> [Problem]: Find the word "down" below. Copy each line that has it.

> [Given data]:
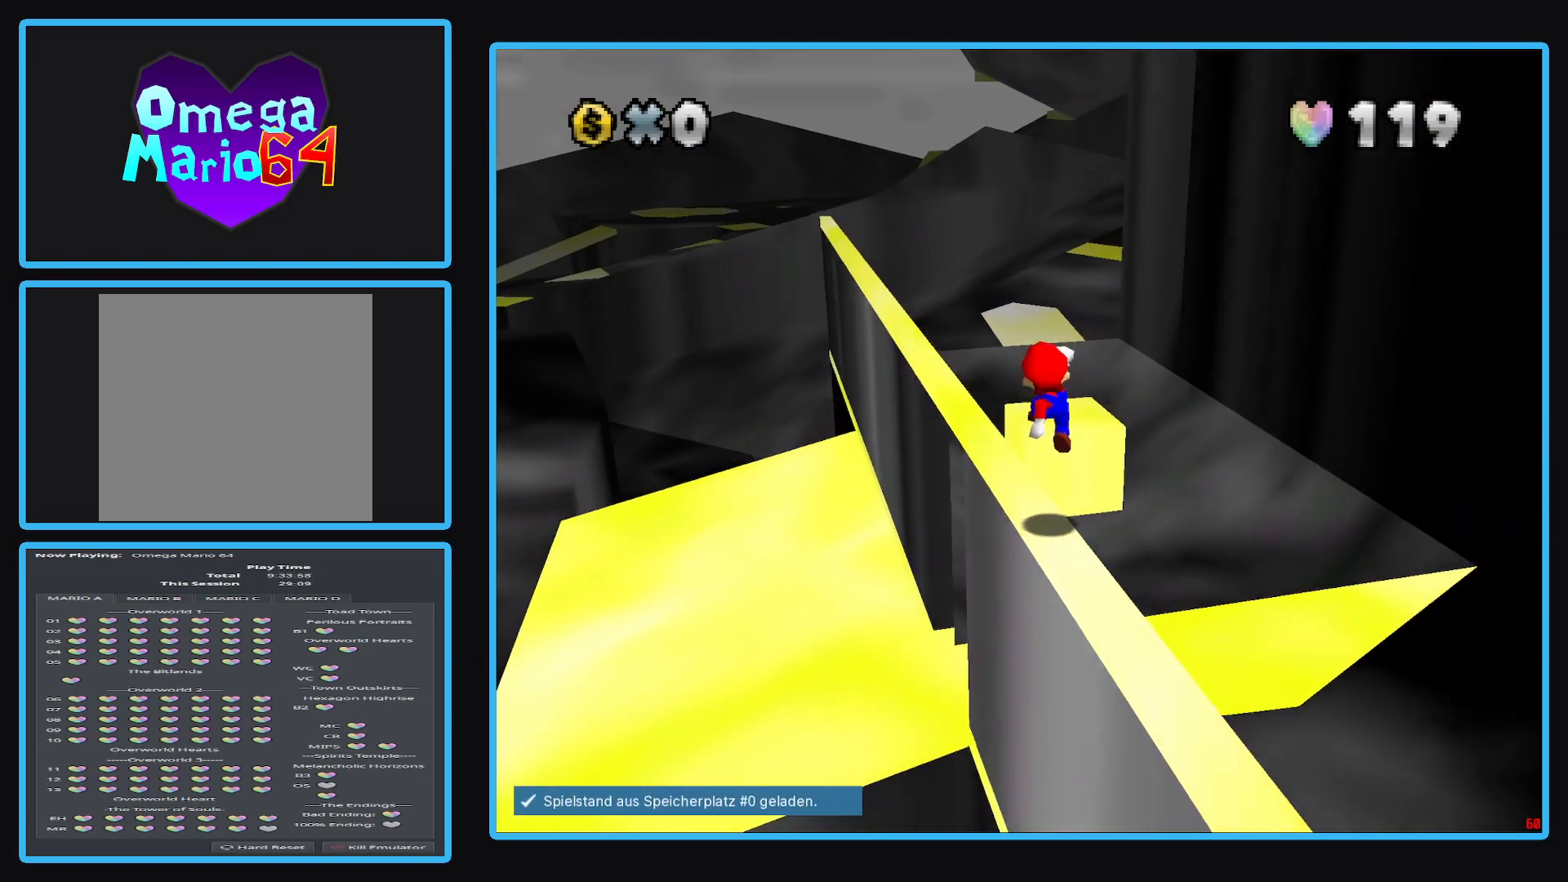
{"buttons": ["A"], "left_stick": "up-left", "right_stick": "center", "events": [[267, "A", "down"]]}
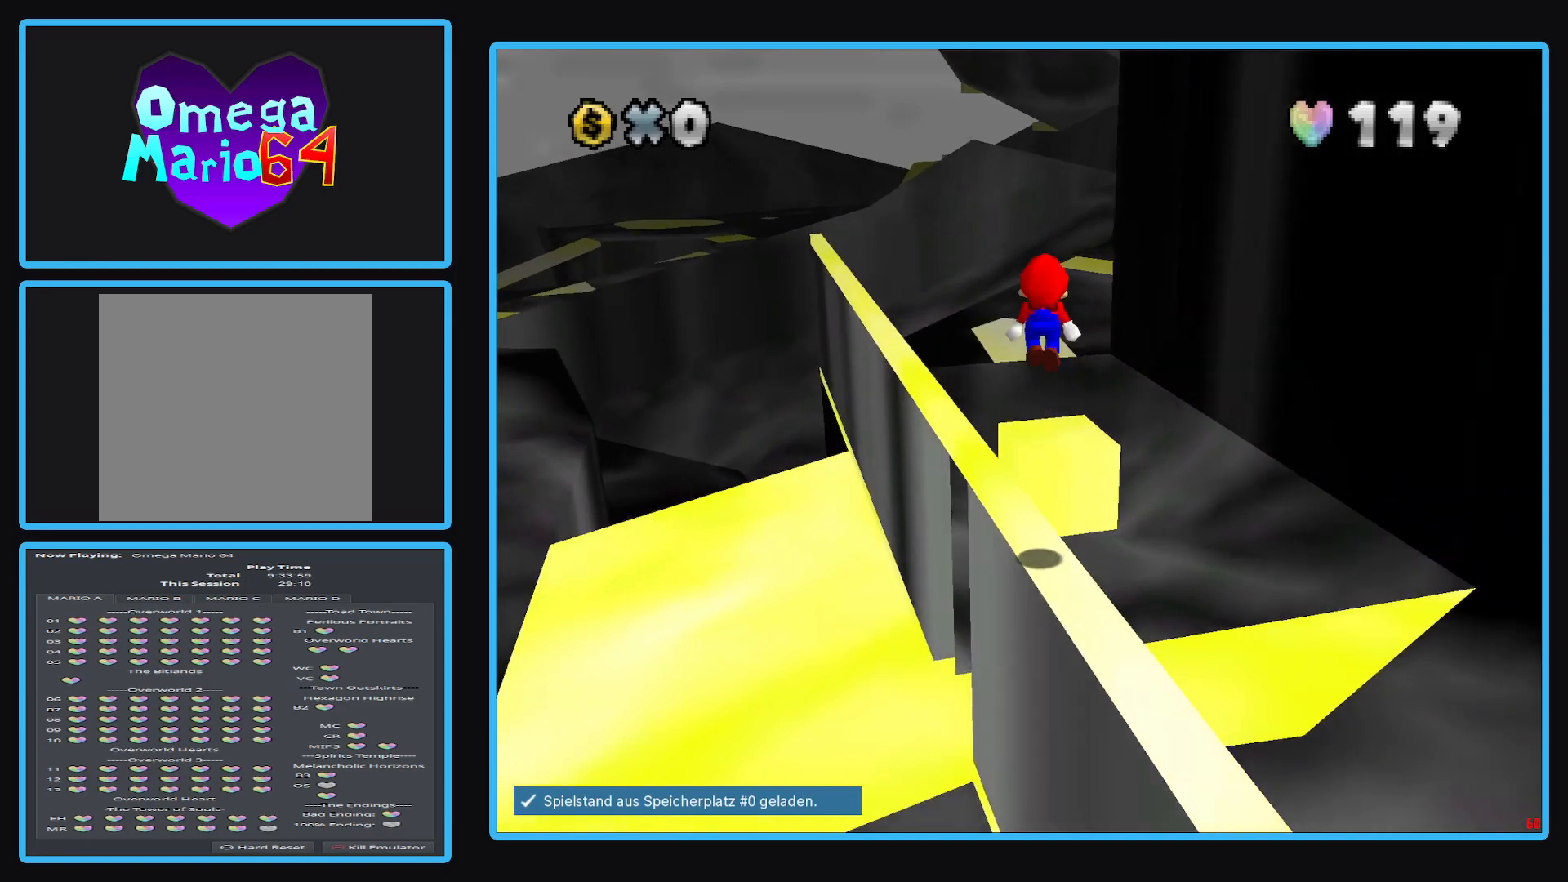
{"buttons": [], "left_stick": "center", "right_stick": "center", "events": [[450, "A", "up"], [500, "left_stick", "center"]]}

* * *

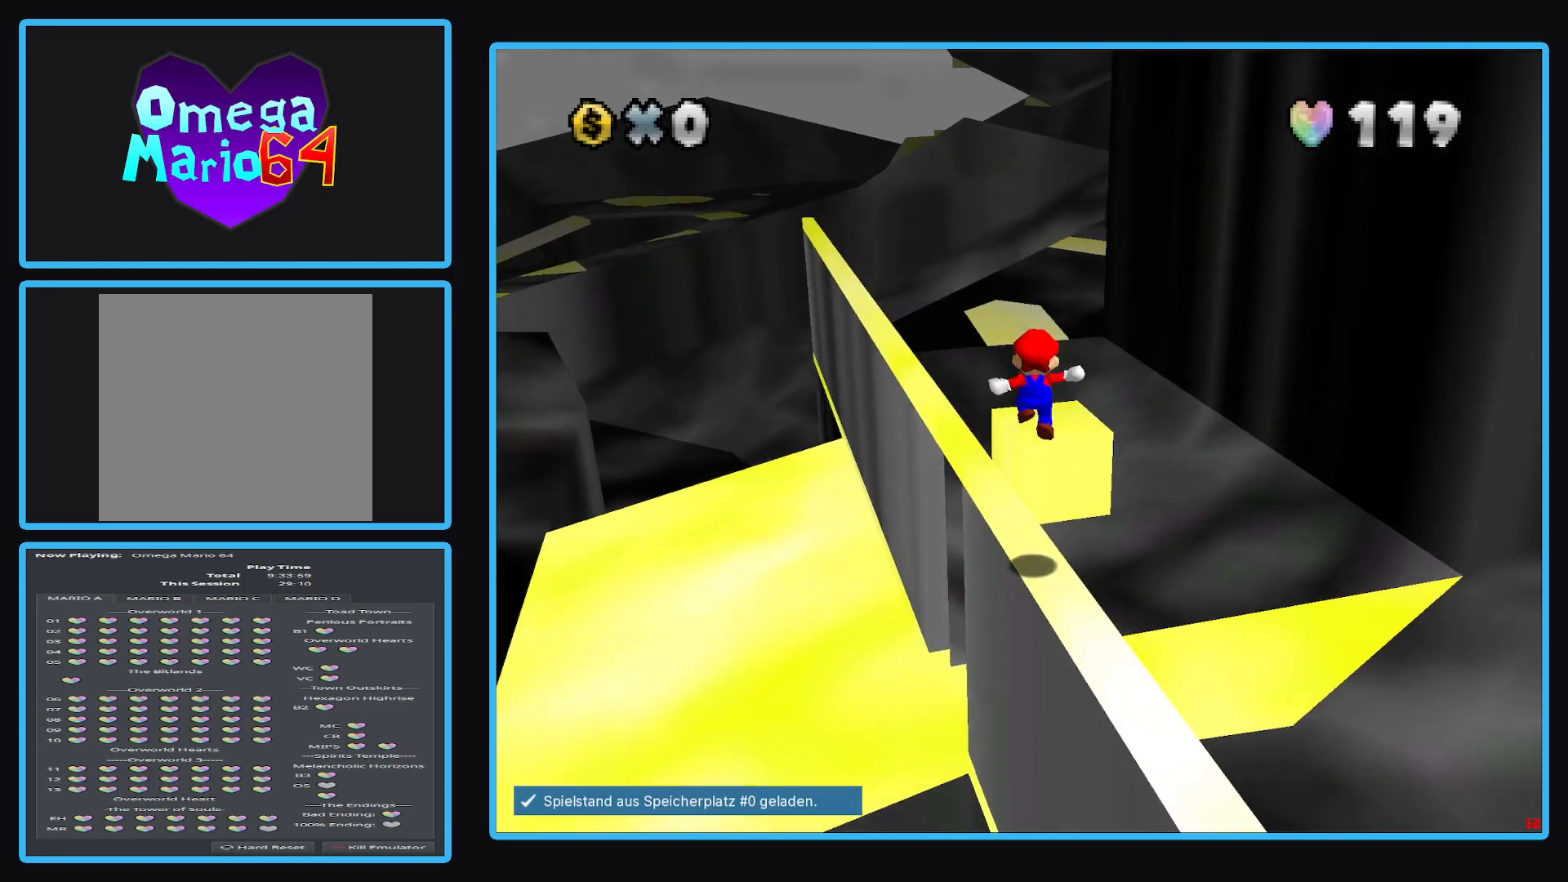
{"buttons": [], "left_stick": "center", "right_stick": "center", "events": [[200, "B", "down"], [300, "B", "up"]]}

> [Exercise answer]:
{"buttons": ["A"], "left_stick": "up-left", "right_stick": "center", "events": [[267, "A", "down"]]}
{"buttons": [], "left_stick": "center", "right_stick": "center", "events": [[200, "B", "down"], [300, "B", "up"]]}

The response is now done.